Reading the Nielsen and Chuang, I saw that every unitary operator $U$ can be written as $e^{i\alpha} R_n(\theta)$ for some well chosen $n \in \mathbb{R}^3$ and $0 \leq \theta < 2\pi$.
I would like to know if there is a simple criterion to ensure that $\alpha=0$, without knowing the value of $n$ or $\theta$.
As a consequence of it, using the fact that $e^{i\alpha}$ "disappear" when $U$ is seen as a rotation of the Bloch Sphere, and the fact that the composition of two rotations on $\mathbb{R}^3$ is also a rotation, I will have the proof that the composition of two morphisms $R_{n_1}(\theta_1) R_{n_2}(\theta_2)$ is on the form $R_{n_3}(\theta_3)$.

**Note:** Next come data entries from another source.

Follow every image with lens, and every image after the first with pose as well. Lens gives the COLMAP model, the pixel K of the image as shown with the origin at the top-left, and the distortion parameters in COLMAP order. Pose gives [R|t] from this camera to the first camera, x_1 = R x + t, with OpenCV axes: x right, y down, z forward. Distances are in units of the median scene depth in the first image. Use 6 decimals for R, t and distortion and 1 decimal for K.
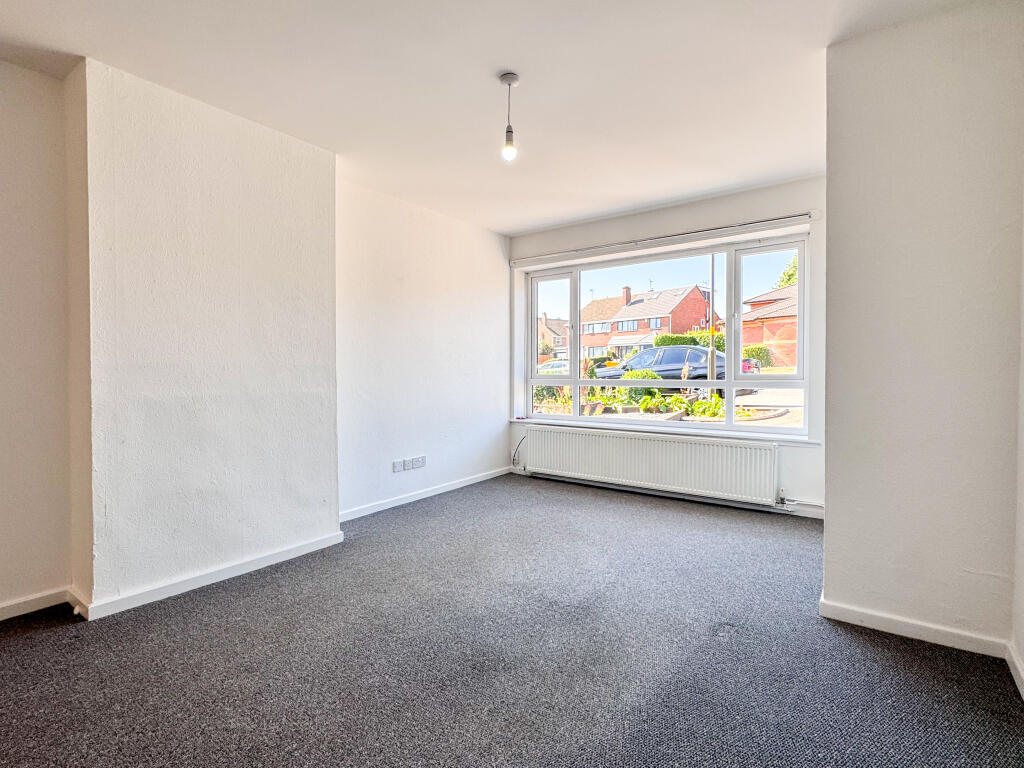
lens RADIAL K [[508.5, 0, 512.0], [0, 508.5, 384.0], [0, 0, 1]] dist [-0.000528, 0.000474]
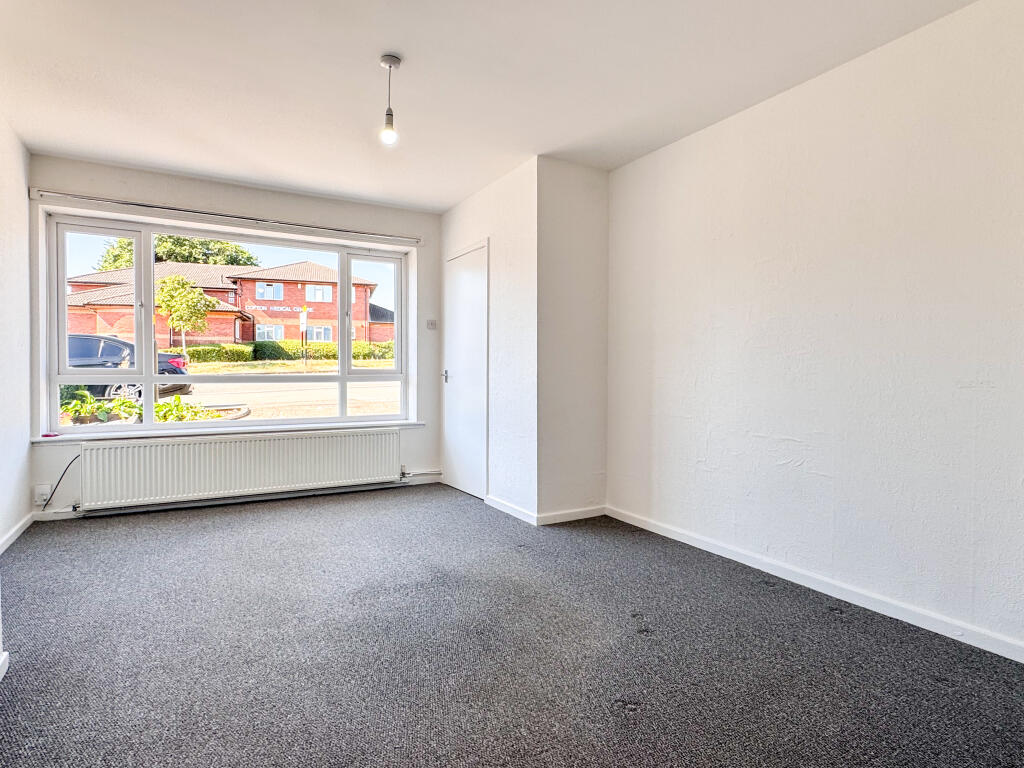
lens RADIAL K [[568.0, 0, 512.0], [0, 568.0, 384.0], [0, 0, 1]] dist [0.000882, 0.000515]
pose [[0.406996, -0.018450, 0.913243, -0.425736], [0.020105, 0.999735, 0.011237, 0.005272], [-0.913209, 0.013787, 0.407259, 0.164047]]
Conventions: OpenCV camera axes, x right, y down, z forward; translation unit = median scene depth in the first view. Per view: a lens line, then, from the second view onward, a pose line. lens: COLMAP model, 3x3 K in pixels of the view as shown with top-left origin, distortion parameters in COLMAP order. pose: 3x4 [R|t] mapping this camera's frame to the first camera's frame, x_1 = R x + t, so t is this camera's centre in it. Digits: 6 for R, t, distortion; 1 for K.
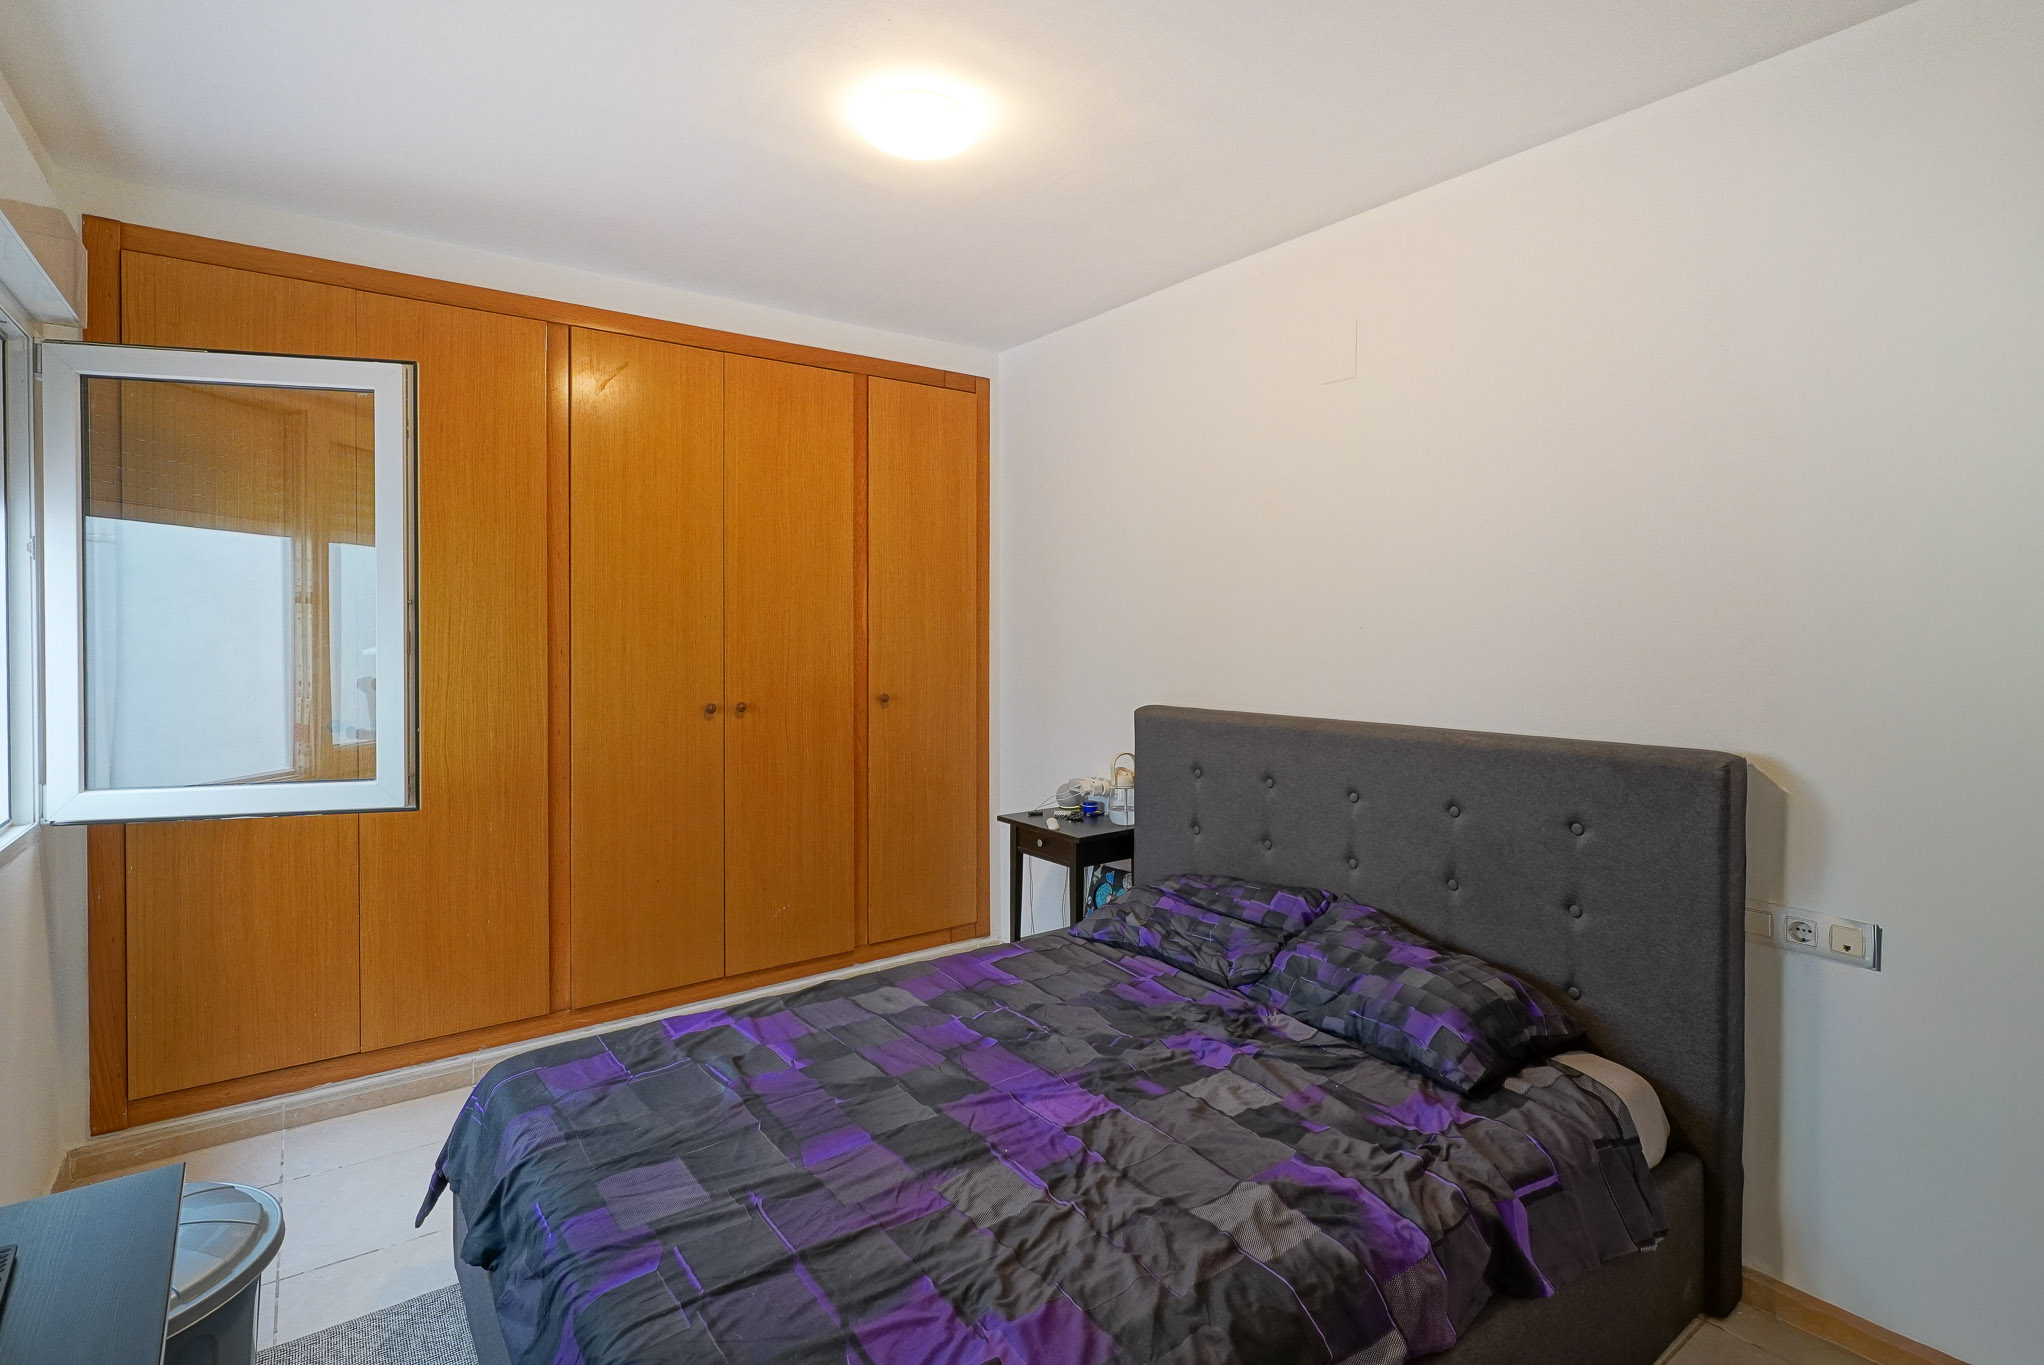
lens RADIAL K [[991.3, 0, 1024.4], [0, 991.3, 619.3], [0, 0, 1]] dist [-0.001183, 0.000226]
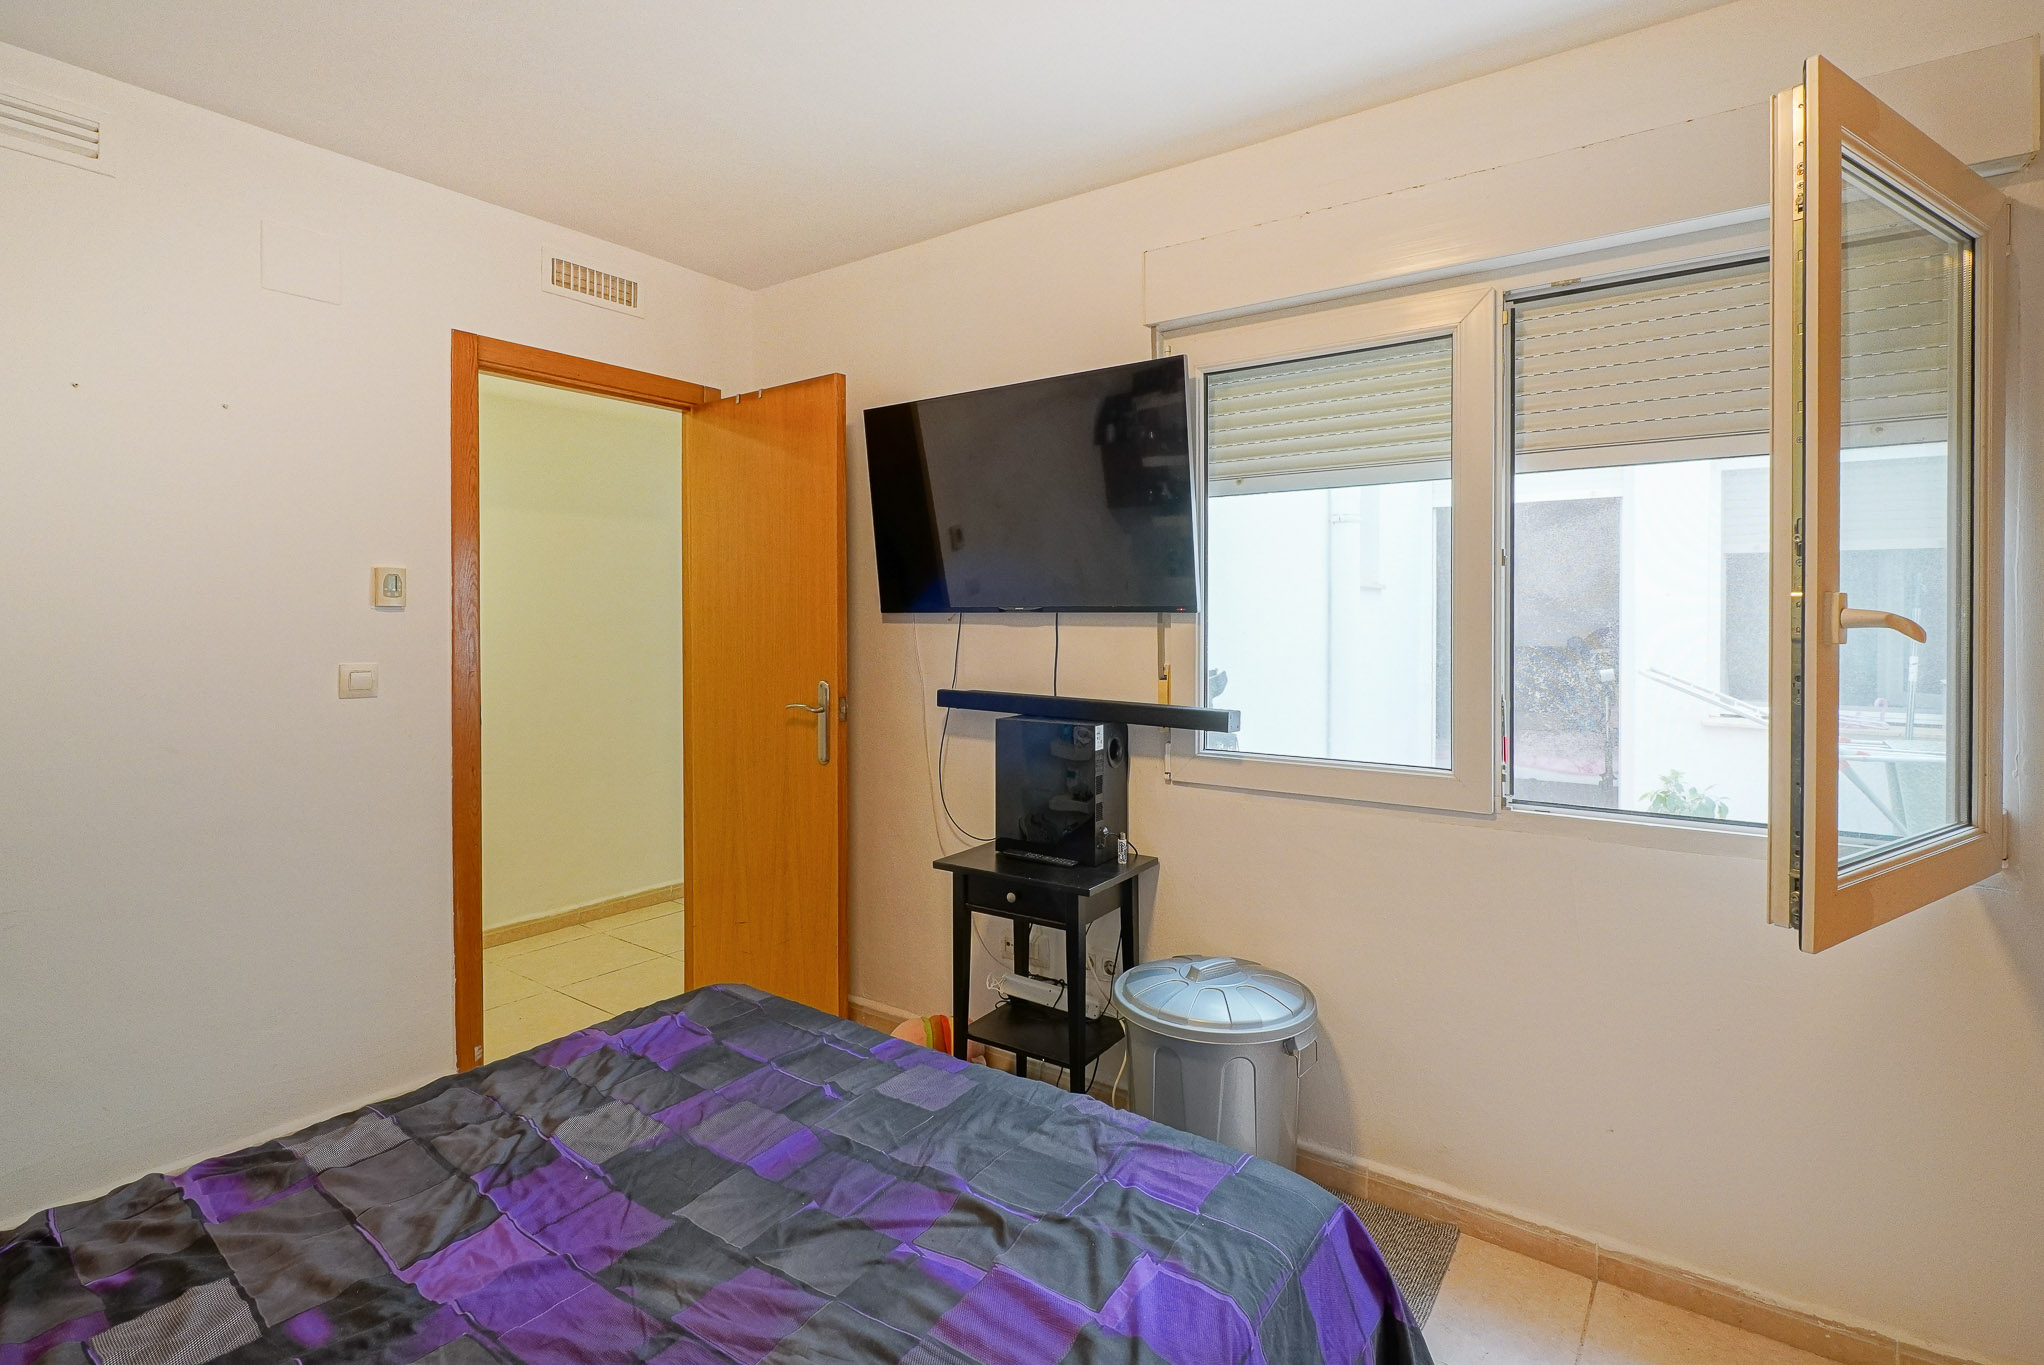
lens RADIAL K [[991.3, 0, 1024.4], [0, 991.3, 619.3], [0, 0, 1]] dist [-0.001183, 0.000226]
pose [[-0.950444, -0.002084, -0.310890, -0.106503], [-0.002812, 0.999994, 0.001893, 0.030317], [0.310884, 0.002674, -0.950444, 1.825584]]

This problem is thus linked to the fact that the Bloch Sphere identify the unitary transformations that are equal up to a global phase (if I am right : $U_1$ and $U_2$, seen as morphisms on the Bloch sphere, are equal iff there are equal up to a global phase).
Edit: I precise I am interested by the result even if the global phase can be removed in one-qubit gates. One of the reasons is because of the multi-qubits gates, such as for exemple the two-bits gate that is a controled one-qubit gate.